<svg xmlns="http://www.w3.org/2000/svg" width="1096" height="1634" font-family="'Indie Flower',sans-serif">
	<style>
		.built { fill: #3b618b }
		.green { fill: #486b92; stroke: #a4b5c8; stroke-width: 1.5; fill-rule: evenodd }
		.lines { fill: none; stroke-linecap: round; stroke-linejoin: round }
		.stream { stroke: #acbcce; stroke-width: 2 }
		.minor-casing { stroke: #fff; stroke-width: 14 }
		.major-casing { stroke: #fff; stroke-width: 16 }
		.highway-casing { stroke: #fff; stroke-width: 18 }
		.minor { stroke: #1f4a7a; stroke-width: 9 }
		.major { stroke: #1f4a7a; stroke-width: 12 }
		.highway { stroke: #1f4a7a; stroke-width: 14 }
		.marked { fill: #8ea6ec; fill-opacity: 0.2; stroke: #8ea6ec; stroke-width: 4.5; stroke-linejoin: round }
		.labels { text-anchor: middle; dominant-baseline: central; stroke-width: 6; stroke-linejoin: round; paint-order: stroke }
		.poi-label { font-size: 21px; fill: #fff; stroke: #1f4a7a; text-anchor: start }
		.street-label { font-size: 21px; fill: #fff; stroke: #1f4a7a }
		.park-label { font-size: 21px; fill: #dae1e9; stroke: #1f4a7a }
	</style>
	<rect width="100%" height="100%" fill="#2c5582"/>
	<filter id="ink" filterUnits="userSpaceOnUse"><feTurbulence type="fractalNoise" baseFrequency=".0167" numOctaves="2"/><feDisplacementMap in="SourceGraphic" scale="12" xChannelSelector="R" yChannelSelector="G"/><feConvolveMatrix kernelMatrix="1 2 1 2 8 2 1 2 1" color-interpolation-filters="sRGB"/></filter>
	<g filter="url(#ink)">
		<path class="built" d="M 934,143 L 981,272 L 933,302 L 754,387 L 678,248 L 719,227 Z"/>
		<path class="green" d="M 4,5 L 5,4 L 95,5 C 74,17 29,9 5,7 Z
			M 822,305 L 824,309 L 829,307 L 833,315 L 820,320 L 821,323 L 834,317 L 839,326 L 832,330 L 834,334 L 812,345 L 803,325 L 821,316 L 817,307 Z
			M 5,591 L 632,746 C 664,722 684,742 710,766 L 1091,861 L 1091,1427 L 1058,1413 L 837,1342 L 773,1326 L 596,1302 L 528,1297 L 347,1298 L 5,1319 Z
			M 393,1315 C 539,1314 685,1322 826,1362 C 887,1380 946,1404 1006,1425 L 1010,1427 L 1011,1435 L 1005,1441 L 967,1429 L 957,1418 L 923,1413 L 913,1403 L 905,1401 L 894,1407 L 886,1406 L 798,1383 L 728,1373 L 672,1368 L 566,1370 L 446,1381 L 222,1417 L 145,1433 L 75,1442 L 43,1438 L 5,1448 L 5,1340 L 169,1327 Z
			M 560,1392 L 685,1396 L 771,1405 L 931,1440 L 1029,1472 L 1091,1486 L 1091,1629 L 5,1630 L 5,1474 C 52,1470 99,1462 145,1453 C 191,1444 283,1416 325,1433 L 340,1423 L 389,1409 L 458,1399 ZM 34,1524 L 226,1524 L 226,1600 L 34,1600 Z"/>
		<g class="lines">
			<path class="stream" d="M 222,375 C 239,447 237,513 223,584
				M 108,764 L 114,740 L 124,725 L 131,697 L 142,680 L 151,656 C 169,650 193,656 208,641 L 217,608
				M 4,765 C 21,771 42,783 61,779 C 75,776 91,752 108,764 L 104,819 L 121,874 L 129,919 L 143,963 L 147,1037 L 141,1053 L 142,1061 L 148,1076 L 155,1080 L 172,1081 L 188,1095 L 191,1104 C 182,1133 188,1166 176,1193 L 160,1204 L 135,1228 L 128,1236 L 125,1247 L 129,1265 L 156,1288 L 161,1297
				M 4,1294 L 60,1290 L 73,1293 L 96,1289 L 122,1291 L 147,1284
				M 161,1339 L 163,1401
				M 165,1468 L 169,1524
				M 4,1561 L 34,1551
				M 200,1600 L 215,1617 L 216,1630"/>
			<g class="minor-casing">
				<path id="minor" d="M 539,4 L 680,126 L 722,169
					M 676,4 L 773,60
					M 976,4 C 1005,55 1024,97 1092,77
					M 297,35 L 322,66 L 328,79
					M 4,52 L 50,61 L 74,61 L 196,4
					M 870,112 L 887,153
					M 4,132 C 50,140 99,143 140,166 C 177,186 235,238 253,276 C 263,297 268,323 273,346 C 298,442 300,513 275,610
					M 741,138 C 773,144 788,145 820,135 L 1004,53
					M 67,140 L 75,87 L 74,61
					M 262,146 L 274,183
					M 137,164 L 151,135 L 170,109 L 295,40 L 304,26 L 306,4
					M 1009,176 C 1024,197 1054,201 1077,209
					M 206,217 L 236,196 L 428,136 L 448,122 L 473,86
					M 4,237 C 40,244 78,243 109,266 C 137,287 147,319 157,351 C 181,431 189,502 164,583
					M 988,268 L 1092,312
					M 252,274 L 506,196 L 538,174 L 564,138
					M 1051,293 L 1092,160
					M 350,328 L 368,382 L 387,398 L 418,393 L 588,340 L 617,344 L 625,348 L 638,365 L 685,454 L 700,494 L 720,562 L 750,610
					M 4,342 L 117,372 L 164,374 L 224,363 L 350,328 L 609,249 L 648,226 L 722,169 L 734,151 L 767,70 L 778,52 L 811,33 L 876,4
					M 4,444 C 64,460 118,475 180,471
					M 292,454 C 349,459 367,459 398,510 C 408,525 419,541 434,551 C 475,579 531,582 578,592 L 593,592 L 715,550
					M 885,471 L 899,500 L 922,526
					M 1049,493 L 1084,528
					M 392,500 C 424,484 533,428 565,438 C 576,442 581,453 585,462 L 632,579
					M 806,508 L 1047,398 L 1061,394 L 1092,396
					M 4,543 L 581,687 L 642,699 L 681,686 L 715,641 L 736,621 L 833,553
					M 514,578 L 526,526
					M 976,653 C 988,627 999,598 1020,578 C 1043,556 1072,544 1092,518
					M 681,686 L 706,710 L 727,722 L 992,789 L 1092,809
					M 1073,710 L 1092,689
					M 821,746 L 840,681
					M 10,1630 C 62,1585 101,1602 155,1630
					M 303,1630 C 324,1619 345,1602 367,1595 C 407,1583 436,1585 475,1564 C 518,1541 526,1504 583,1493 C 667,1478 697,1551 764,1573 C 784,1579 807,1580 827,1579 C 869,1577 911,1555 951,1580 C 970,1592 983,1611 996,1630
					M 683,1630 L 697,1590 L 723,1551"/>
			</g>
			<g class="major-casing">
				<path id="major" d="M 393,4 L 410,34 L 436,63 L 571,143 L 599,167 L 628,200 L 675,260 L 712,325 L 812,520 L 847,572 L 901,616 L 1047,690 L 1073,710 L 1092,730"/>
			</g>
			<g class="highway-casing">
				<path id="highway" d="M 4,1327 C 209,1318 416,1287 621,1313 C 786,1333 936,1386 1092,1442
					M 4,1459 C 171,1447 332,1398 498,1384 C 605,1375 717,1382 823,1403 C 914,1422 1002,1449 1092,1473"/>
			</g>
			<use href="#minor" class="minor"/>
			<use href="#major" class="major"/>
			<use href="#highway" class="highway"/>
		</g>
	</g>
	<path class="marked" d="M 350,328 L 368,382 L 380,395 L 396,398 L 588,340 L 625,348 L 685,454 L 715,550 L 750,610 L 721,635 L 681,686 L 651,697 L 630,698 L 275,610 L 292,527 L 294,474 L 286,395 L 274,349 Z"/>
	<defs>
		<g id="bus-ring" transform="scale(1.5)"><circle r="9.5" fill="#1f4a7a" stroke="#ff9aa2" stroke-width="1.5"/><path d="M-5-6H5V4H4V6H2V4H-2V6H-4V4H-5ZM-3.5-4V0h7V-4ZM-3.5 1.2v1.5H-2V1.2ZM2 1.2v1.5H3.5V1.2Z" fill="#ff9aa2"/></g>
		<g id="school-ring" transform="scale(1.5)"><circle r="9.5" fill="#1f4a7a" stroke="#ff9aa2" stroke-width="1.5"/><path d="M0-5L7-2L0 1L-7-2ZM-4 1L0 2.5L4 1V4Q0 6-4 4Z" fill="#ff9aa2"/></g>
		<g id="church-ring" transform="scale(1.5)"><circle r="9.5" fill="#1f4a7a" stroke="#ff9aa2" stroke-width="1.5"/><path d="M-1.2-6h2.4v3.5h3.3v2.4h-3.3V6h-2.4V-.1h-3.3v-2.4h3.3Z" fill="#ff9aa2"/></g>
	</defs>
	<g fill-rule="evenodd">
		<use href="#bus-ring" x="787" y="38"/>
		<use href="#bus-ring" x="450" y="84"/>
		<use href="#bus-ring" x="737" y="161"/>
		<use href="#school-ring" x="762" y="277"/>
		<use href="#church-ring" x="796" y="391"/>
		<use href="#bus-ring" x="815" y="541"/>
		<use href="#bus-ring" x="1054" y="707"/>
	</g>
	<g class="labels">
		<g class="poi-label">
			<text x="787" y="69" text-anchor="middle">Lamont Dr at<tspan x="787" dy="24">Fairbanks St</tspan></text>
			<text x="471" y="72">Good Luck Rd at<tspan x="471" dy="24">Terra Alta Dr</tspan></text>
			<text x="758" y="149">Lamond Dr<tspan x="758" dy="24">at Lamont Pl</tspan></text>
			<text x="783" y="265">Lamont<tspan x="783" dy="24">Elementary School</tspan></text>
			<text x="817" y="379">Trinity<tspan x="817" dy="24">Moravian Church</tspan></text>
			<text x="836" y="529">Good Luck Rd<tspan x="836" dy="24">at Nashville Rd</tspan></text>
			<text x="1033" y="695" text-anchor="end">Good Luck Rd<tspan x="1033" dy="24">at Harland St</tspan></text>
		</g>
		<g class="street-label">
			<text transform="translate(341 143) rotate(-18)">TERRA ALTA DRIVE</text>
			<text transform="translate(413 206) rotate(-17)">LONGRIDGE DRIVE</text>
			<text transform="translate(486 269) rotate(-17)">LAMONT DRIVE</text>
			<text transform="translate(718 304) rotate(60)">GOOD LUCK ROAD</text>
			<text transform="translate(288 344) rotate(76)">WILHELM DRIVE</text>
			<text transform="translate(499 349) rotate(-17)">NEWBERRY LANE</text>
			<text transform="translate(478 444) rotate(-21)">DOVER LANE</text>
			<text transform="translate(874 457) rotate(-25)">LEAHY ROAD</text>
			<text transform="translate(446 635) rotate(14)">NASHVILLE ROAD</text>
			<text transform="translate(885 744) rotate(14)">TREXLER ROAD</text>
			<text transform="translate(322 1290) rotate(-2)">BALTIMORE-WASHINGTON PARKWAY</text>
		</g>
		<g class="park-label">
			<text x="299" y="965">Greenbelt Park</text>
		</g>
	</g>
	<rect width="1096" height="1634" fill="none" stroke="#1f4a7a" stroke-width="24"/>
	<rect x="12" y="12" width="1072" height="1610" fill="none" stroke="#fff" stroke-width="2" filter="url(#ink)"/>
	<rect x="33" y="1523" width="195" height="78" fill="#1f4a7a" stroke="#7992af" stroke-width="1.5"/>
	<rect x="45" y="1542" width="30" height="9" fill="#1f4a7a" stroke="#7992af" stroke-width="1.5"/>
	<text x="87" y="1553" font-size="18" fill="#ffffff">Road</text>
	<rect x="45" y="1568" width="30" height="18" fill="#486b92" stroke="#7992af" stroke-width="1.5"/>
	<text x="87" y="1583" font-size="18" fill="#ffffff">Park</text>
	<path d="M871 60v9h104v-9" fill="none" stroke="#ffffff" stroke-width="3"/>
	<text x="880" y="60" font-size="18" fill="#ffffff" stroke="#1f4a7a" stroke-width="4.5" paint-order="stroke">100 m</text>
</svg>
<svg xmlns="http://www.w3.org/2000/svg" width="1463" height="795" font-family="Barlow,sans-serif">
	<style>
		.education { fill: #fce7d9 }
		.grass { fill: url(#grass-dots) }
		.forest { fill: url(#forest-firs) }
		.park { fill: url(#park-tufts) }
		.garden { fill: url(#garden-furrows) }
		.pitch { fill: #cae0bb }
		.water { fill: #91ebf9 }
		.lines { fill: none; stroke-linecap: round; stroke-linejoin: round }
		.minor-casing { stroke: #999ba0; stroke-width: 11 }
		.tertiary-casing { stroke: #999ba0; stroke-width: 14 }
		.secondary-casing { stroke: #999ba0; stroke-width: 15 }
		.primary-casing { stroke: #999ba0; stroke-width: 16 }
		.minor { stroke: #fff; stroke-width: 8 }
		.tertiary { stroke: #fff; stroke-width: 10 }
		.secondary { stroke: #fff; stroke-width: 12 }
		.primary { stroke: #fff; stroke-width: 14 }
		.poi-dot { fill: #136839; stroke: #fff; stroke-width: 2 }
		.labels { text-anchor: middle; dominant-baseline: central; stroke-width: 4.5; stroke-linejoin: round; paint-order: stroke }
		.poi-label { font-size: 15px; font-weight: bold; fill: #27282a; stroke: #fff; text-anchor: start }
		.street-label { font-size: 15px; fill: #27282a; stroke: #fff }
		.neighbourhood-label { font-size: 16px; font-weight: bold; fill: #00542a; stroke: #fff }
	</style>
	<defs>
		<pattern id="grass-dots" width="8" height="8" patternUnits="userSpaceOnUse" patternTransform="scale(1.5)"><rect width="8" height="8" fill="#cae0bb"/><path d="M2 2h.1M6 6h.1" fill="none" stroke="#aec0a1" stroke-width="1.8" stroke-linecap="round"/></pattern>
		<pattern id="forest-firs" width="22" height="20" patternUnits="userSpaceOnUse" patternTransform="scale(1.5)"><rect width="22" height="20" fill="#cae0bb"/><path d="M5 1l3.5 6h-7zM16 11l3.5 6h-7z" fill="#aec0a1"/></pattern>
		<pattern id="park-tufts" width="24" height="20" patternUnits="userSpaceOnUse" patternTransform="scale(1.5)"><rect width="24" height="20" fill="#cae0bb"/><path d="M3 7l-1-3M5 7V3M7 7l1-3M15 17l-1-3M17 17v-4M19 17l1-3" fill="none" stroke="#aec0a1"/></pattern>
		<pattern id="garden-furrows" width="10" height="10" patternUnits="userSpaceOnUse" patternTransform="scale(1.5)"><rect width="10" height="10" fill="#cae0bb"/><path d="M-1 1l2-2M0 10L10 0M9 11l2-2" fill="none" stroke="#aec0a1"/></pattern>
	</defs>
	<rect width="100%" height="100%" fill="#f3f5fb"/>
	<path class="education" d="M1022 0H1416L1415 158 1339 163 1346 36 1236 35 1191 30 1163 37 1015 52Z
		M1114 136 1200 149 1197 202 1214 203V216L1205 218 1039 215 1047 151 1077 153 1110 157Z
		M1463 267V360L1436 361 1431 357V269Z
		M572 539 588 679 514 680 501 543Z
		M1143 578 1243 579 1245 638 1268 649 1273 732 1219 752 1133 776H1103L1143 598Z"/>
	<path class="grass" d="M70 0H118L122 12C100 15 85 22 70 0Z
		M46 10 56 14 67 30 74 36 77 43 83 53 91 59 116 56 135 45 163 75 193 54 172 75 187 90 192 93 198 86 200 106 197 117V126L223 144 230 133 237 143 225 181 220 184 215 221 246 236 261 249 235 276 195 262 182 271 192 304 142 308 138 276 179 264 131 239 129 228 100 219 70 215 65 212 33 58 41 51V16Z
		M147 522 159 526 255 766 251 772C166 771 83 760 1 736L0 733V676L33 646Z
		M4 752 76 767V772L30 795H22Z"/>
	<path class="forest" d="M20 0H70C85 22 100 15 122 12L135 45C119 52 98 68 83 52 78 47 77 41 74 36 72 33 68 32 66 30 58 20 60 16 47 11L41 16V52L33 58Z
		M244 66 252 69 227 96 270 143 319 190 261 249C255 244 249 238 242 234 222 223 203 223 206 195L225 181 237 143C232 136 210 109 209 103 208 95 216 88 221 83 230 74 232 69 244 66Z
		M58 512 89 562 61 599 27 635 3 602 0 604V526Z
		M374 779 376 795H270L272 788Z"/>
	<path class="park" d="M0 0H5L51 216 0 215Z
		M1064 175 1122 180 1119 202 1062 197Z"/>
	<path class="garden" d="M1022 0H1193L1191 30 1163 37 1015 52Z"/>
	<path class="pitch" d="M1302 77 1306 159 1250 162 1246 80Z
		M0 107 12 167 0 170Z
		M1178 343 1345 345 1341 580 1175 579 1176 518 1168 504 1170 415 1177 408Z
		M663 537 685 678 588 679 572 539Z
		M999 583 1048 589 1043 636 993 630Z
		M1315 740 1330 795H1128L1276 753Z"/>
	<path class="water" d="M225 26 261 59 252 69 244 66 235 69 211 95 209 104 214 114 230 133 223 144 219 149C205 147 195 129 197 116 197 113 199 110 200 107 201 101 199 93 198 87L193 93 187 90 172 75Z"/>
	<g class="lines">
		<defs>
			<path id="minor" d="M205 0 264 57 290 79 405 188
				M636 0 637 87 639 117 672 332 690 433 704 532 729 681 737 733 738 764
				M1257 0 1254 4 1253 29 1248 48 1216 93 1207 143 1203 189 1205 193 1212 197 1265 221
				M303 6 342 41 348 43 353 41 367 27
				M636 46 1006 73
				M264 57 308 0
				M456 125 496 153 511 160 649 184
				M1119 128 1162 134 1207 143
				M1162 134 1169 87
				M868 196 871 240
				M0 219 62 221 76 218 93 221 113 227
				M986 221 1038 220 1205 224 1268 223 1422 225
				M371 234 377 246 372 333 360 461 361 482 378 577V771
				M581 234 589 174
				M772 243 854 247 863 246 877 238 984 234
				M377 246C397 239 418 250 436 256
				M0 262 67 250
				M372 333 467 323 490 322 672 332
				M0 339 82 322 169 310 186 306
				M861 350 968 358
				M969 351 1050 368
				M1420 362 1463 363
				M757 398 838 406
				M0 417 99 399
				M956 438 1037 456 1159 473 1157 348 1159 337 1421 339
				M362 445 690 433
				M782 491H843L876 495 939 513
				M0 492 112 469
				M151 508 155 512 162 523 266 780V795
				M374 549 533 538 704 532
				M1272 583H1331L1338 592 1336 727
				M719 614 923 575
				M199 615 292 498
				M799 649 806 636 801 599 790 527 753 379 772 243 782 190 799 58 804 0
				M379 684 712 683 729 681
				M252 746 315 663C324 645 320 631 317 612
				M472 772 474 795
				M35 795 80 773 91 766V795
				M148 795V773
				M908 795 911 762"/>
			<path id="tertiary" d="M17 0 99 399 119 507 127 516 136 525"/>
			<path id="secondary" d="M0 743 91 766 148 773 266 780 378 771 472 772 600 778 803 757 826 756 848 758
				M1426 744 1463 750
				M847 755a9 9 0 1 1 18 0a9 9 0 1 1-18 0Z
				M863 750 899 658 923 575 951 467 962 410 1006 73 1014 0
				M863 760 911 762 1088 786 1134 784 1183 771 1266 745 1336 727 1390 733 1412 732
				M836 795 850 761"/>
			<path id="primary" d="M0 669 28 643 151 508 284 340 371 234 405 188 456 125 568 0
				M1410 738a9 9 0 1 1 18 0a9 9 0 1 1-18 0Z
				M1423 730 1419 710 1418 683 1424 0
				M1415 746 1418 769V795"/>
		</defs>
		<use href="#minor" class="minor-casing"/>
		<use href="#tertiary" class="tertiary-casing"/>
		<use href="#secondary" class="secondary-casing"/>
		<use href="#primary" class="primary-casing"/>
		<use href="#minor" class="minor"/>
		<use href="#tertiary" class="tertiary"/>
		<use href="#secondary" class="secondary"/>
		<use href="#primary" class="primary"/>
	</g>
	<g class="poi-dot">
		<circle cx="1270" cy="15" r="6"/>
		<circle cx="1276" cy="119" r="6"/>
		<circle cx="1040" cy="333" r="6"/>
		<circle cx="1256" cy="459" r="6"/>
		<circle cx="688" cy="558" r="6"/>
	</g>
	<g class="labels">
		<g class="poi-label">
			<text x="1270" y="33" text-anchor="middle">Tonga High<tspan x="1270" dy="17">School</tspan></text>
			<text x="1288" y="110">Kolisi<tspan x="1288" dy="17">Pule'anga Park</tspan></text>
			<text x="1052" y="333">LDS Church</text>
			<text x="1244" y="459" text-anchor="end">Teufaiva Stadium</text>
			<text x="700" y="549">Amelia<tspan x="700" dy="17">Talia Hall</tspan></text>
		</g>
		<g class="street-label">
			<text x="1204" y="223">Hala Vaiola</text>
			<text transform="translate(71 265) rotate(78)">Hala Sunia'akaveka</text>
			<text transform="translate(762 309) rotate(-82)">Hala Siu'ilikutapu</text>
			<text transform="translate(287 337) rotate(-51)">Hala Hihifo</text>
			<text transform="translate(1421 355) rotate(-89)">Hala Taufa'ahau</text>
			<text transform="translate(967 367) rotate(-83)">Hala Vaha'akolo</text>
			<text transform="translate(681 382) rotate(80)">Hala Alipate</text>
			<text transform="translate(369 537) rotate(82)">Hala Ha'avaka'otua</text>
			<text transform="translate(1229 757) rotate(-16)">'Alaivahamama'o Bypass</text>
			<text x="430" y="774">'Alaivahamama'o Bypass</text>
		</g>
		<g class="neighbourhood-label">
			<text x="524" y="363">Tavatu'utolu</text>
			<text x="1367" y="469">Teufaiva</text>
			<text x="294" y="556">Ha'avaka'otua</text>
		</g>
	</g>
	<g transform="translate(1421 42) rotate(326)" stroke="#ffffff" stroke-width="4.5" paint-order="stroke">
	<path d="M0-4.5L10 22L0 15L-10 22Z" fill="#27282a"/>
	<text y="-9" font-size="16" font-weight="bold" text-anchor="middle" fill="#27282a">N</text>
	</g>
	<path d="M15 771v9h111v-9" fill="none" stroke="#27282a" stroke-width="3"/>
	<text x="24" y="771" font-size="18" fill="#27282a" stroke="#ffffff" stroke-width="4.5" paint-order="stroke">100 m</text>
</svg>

-=-=-

> _DESCRIPTION OF THE TASK_:
Take the line above containing "#8ea6ec; fill-opacity: 0.2;", the line containing "74,17 29,9 5,7 Z", and all lines in between, and copy them exactly without anything else.

> _EXERCISE SOLUTION_:
		.marked { fill: #8ea6ec; fill-opacity: 0.2; stroke: #8ea6ec; stroke-width: 4.5; stroke-linejoin: round }
		.labels { text-anchor: middle; dominant-baseline: central; stroke-width: 6; stroke-linejoin: round; paint-order: stroke }
		.poi-label { font-size: 21px; fill: #fff; stroke: #1f4a7a; text-anchor: start }
		.street-label { font-size: 21px; fill: #fff; stroke: #1f4a7a }
		.park-label { font-size: 21px; fill: #dae1e9; stroke: #1f4a7a }
	</style>
	<rect width="100%" height="100%" fill="#2c5582"/>
	<filter id="ink" filterUnits="userSpaceOnUse"><feTurbulence type="fractalNoise" baseFrequency=".0167" numOctaves="2"/><feDisplacementMap in="SourceGraphic" scale="12" xChannelSelector="R" yChannelSelector="G"/><feConvolveMatrix kernelMatrix="1 2 1 2 8 2 1 2 1" color-interpolation-filters="sRGB"/></filter>
	<g filter="url(#ink)">
		<path class="built" d="M 934,143 L 981,272 L 933,302 L 754,387 L 678,248 L 719,227 Z"/>
		<path class="green" d="M 4,5 L 5,4 L 95,5 C 74,17 29,9 5,7 Z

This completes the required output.